La certificazione delle competenze comunque maturate dalle persone è considerata dall’Ue un elemento strategico di innovazione e valorizzazione del patrimonio culturale e professionale delle persone, per la crescita sociale ed economica di ogni Paese. Anche per la flexicurity.

Il provvedimento contiene norme generali e livelli essenziali delle prestazioni riguardanti:

– l’individuazione e la validazione degli apprendimenti acquisiti dalle persone, in modo intenzionale, in contesti non formali – ovvero al di fuori delle istituzioni scolastiche e formative e dell’università – nelle imprese, nel volontariato, nel servizio civile nazionale, nel privato sociale e, in contesti informali, ovvero nella vita quotidiana e nel tempo libero;

– la struttura del sistema nazionale di certificazione delle competenze, con l’indicazione dei soggetti pubblici che ne fanno parte, con funzioni di regolamentazione dei relativi servizi negli ambiti di propria competenza (“Enti titolari”), e dei soggetti pubblici e privati autorizzati o accreditati (“enti titolati”) per l’erogazione di tali servizi;

– l’istituzione del Repertorio nazionale dei titoli di istruzione e formazione e delle qualificazioni professionali, accessibile e consultabile per via telematica. La mancanza del repertorio ha costituito, sino ad oggi, un grave problema anche per l’orientamento dei giovani e degli adulti;

– gli standard degli attestati e dei certificati, in modo che essi siano spendibili a livello nazionale e dell’Ue (cosa che oggi avviene solo per i titoli di studio e per le abilitazioni professionali relative a professioni regolamentate);

– gli standard delle procedure di identificazione, valutazione e attestazione delle competenze;

– gli standard di sistema (misure di informazione, requisiti professionali degli operatori, accesso agli atti, ecc.);

– la dorsale informativa unica che assicurerà a ogni persona, attraverso l’interoperabilità dei sistemi informativi, di avere, in rete, “lo zainetto” digitale delle sue competenze;

– il monitoraggio e la valutazione del sistema nazionale di certificazione delle competenze.

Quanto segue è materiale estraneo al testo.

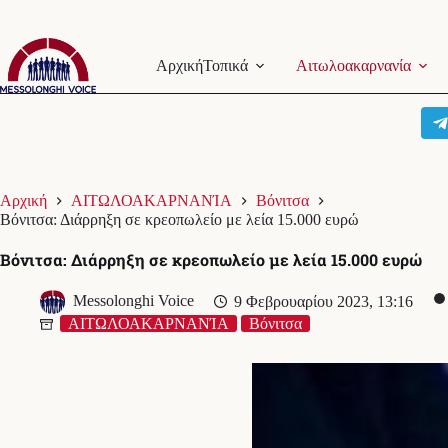
Μετάβαση
στο
Αρχική
Τοπικά
Αιτωλοακαρνανία
περιεχόμενο
Αρχική
ΑΙΤΩΛΟΑΚΑΡΝΑΝΊΑ
Βόνιτσα
Βόνιτσα: Διάρρηξη σε κρεοπωλείο με λεία 15.000 ευρώ
Βόνιτσα: Διάρρηξη σε κρεοπωλείο με λεία 15.000 ευρώ
Messolonghi Voice
9 Φεβρουαρίου 2023, 13:16
ΑΙΤΩΛΟΑΚΑΡΝΑΝΊΑ
Βόνιτσα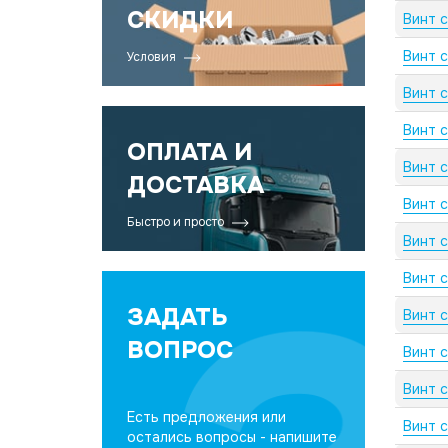
СКИДКИ
Винт 
Винт 
Условия
Винт 
Винт 
ОПЛАТА И
Винт 
ДОСТАВКА
Винт 
Быстро и просто
Винт 
Винт 
ЗАДАТЬ
Винт 
ВОПРОС
Винт 
Винт 
Есть предложения или
Винт 
остались вопросы - напишите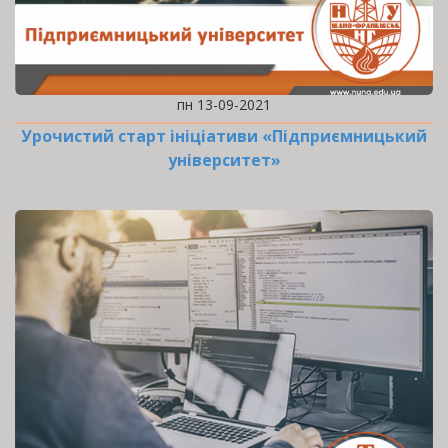
пн 13-09-2021
Урочистий старт ініціативи «Підприємницький
університет»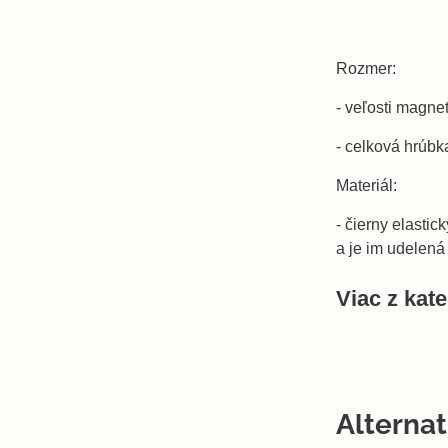
Rozmer:
- veľosti magne
- celková hrúb
Materiál:
- čierny elasti
a je im udelen
Viac z kat
Alterna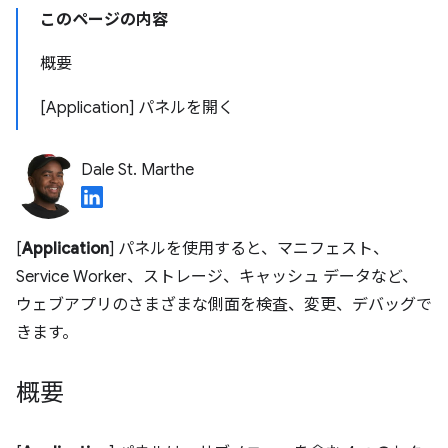
このページの内容
概要
[Application] パネルを開く
Dale St. Marthe
[
Application
] パネルを使用すると、マニフェスト、
Service Worker、ストレージ、キャッシュ データなど、
ウェブアプリのさまざまな側面を検査、変更、デバッグで
きます。
概要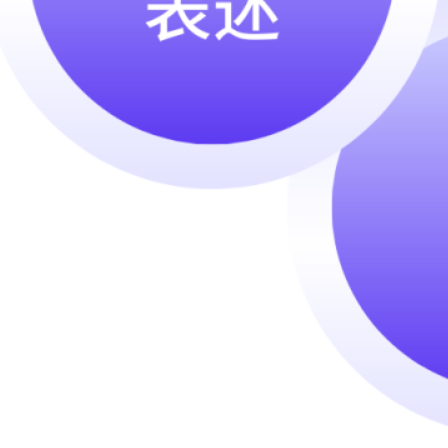
2024 年 10 月
2024 年 8 月
2024 年 4 月
2024 年 3 月
2024 年 2 月
2024 年 1 月
2023 年 12 月
2023 年 11 月
2023 年 10 月
2023 年 9 月
2023 年 7 月
Categories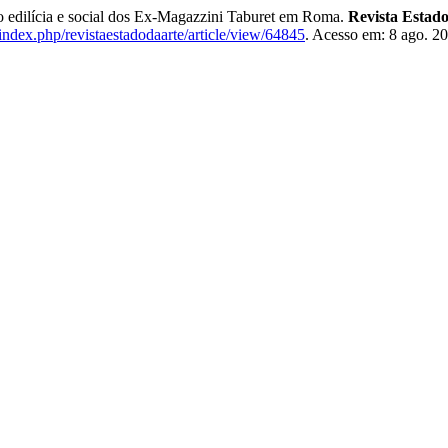
 edilícia e social dos Ex-Magazzini Taburet em Roma.
Revista Estado
r/index.php/revistaestadodaarte/article/view/64845
. Acesso em: 8 ago. 2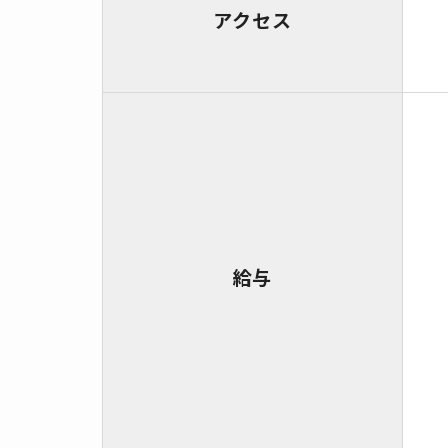
アクセス
給与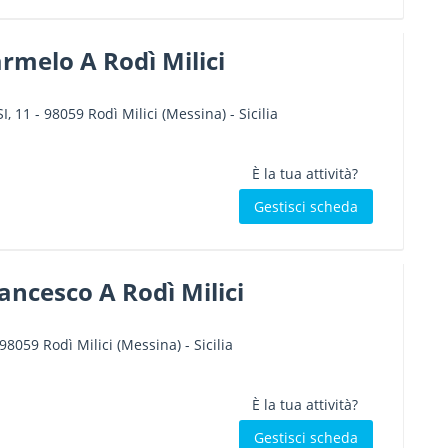
armelo A Rodì Milici
I, 11
-
98059
Rodì Milici
(Messina) -
Sicilia
È la tua attività?
Gestisci scheda
rancesco A Rodì Milici
98059
Rodì Milici
(Messina) -
Sicilia
È la tua attività?
Gestisci scheda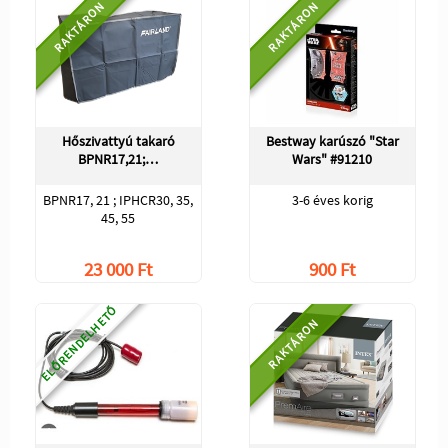
RAKTÁRON
RAKTÁRON
Hőszivattyú takaró
Bestway karúszó "Star
BPNR17,21;…
Wars" #91210
BPNR17, 21 ; IPHCR30, 35,
3-6 éves korig
45, 55
23 000 Ft
900 Ft
ELŐRENDELHETŐ
RAKTÁRON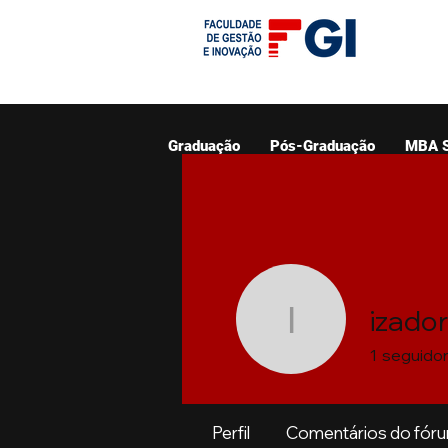
Graduação
Pós-Graduação
MBA 
izado
izadoram
1
seguido
Perfil
Comentários do fór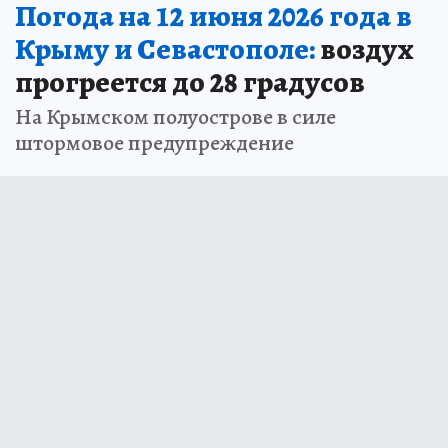
Погода на 12 июня 2026 года в
Крыму и Севастополе:
воздух
прогреется до 28 градусов
На Крымском полуострове в силе
штормовое предупреждение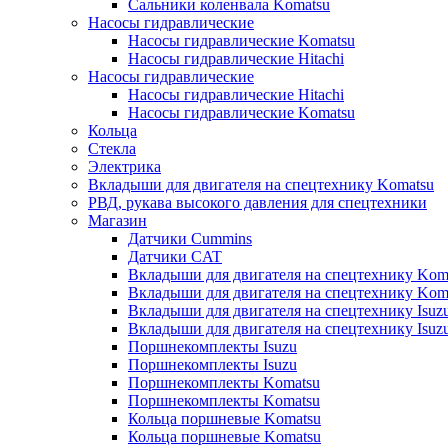
Сальники коленвала Komatsu
Насосы гидравлические
Насосы гидравлические Komatsu
Насосы гидравлические Hitachi
Насосы гидравлические
Насосы гидравлические Hitachi
Насосы гидравлические Komatsu
Кольца
Стекла
Электрика
Вкладыши для двигателя на спецтехнику Komatsu
РВД, рукава высокого давления для спецтехники
Магазин
Датчики Cummins
Датчики CAT
Вкладыши для двигателя на спецтехнику Kom
Вкладыши для двигателя на спецтехнику Kom
Вкладыши для двигателя на спецтехнику Isuz
Вкладыши для двигателя на спецтехнику Isuz
Поршнекомплекты Isuzu
Поршнекомплекты Isuzu
Поршнекомплекты Komatsu
Поршнекомплекты Komatsu
Кольца поршневые Komatsu
Кольца поршневые Komatsu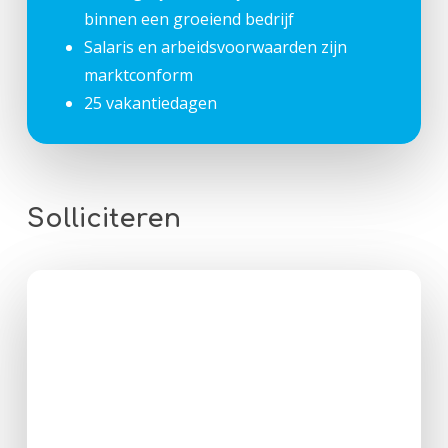
binnen een groeiend bedrijf
Salaris en arbeidsvoorwaarden zijn
marktconform
25 vakantiedagen
Solliciteren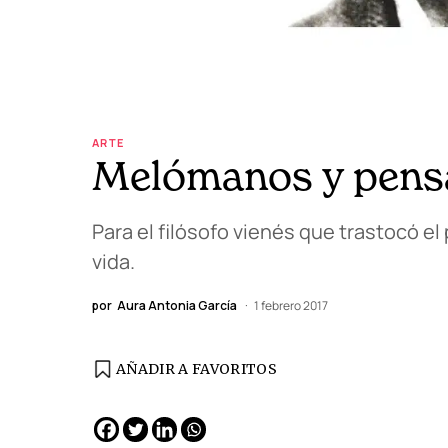
ARTE
Melómanos y pensa
Para el filósofo vienés que trastocó e
vida.
por
Aura Antonia García
1 febrero 2017
AÑADIR A FAVORITOS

Il provvedimento completa un “pacchetto di innovazioni” per innalzare i livelli di istruzione e formazione delle persone adulte che, entro il mese di dicembre, sarà trasmesso alla Conferenza Stato-Regioni, città e Autonomie locali, comprendente anche uno specifico accordo per l’orientamento permanente degli adulti, e un’intesa per la costruzione di reti territoriali per l’apprendimento permanente, di cui faranno parte scuole, università, centri territoriali per l’istruzione degli adulti, camere di Commercio, industria, artigianato e agricoltura, imprese e loro rappresentanze datoriali e sindacali.